5. Alguns críticos do resultado destas negociais propõem uma leitura simbólica do acordo alcançado. Destacam a assimetria visível, manifesta nas muitas concessões feitas pela UE sem que os EUA tenham cedido em medida equivalente. Se a UE fez mais concessões, isso enfraquece-a? Parece que é, antes, um sinal da assimetria negocial e das diferentes estratégias adotadas (competitiva e hostil pelos EUA; cooperativa e construtiva pela UE).
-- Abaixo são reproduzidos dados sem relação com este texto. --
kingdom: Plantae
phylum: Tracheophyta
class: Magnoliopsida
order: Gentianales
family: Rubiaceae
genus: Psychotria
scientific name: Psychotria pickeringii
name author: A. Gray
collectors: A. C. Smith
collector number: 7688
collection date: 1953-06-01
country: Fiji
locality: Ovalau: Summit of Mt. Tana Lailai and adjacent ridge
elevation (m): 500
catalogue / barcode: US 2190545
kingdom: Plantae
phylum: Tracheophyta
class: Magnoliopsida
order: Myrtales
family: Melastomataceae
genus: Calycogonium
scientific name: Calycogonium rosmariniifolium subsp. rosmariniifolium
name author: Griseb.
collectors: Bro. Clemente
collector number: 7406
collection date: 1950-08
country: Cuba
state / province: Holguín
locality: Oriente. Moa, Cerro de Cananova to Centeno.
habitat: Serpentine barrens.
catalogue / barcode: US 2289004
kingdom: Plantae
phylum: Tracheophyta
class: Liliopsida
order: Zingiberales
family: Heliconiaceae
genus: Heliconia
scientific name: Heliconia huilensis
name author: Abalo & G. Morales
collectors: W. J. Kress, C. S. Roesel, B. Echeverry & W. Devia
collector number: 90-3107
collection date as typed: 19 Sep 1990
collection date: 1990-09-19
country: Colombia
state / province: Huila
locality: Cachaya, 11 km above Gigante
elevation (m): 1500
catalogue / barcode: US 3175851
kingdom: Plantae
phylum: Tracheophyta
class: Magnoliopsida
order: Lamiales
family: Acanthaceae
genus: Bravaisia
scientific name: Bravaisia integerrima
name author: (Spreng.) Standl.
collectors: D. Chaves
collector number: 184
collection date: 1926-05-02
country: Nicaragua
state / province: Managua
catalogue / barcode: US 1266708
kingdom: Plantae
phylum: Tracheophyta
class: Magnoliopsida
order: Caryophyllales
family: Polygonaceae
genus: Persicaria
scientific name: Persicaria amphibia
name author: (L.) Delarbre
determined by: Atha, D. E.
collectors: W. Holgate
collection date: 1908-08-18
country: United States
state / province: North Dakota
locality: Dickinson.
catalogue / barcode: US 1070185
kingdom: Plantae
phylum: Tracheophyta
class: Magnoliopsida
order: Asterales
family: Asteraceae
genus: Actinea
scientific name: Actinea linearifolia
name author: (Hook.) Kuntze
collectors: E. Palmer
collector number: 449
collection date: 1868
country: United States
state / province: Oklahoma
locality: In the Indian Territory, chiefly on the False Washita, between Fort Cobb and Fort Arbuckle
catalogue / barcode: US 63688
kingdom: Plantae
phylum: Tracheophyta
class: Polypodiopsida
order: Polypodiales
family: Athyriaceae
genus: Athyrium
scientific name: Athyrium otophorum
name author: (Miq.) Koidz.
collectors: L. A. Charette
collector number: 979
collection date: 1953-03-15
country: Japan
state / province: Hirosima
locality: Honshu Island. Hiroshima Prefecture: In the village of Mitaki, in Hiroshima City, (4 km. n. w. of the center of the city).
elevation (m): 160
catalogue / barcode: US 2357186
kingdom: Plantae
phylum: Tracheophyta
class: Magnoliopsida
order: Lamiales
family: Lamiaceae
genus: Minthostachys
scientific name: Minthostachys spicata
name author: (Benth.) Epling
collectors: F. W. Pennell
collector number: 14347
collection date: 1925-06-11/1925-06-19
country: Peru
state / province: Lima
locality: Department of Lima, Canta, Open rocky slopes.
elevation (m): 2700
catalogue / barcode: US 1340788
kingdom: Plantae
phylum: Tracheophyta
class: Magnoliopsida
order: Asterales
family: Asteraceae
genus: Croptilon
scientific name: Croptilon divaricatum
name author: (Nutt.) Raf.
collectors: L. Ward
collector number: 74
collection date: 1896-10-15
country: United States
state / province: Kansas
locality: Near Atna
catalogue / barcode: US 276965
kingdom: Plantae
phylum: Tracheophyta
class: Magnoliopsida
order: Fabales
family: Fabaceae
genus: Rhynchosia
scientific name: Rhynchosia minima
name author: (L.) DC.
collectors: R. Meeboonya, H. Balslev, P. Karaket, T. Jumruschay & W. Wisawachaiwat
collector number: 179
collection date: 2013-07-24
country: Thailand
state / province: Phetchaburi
Só quem não entende os rudimentos da negociação internacional é que pode associar a fraqueza da UE às maiores cedências que fez.

6. Recomenda-se o reconhecimento de outros efeitos simbólicos que passaram à margem do radar dominante: foi a UE que se empenhou mais em fechar o acordo, logo, foi a UE que adotou o comportamento construtivo – daí as concessões e a ausência delas da parte dos EUA. É à Europa que se fica a dever o privilegiar de uma via negocial por oposição à ameaça de retrocesso vertida no unilateralismo de quem, à partida, ameaçou sequestrar o processo negocial. É à UE que se fica a dever o travão ao abismo do protecionismo, com todos os ganhos (económicos e não económicos) associados a esse resultado, até para quem (os EUA) estava menos comprometido em alcançar esta solução negociada. Não se diga desta postura da UE que é reveladora da sua fraqueza.

7. Ler “estados de espírito” (como alguns, possivelmente especialistas em decifrar expressões faciais, fizeram) pode ser um equívoco. O rosto fechado de Ursula von der Leyen, a contrastar com o ar folgazão de Trump (e novidades?), não é o barómetro fidedigno do processo negocial e do seu resultado e dos consequentes “estados de espírito”. Trump tem-se destacado pela rudeza que dedica a congéneres seus, o que pode ser intimidatório. Já alguém se perguntou por que estava von der Leyen desconfortável perante a bazófia e a mal disfarçada má educação do presidente dos EUA – e que tenha sido esse o fator explicativo do seu ar combalido?

8. O acordo é assimétrico – e depois? Talvez seja a materialização de uma espécie de psicologia invertida (em sentido metafórico): quem mais cedeu foi o parceiro negocial que, à partida, está numa posição competitiva privilegiada; ou seja, quem mais tem a perder no plano da competitividade internacional é que assumiu a posição hostil e ameaçou com a bomba retardadora do protecionismo. Já a UE deu-se ao luxo de sujeitar as suas exportações para os EUA a direitos aduaneiros de 15% sem prejudicar o sucesso dessas exportações. Afinal, a UE foi forte pela disponibilidade em fazer concessões. O elo fraco foi a outra parte. Para grande convulsão das leituras eivadas de virilidade máscula, virando essa masculinidade do avesso e tornando-a, definitivamente, inaplicável como grelha interpretativa das negociações internacionais.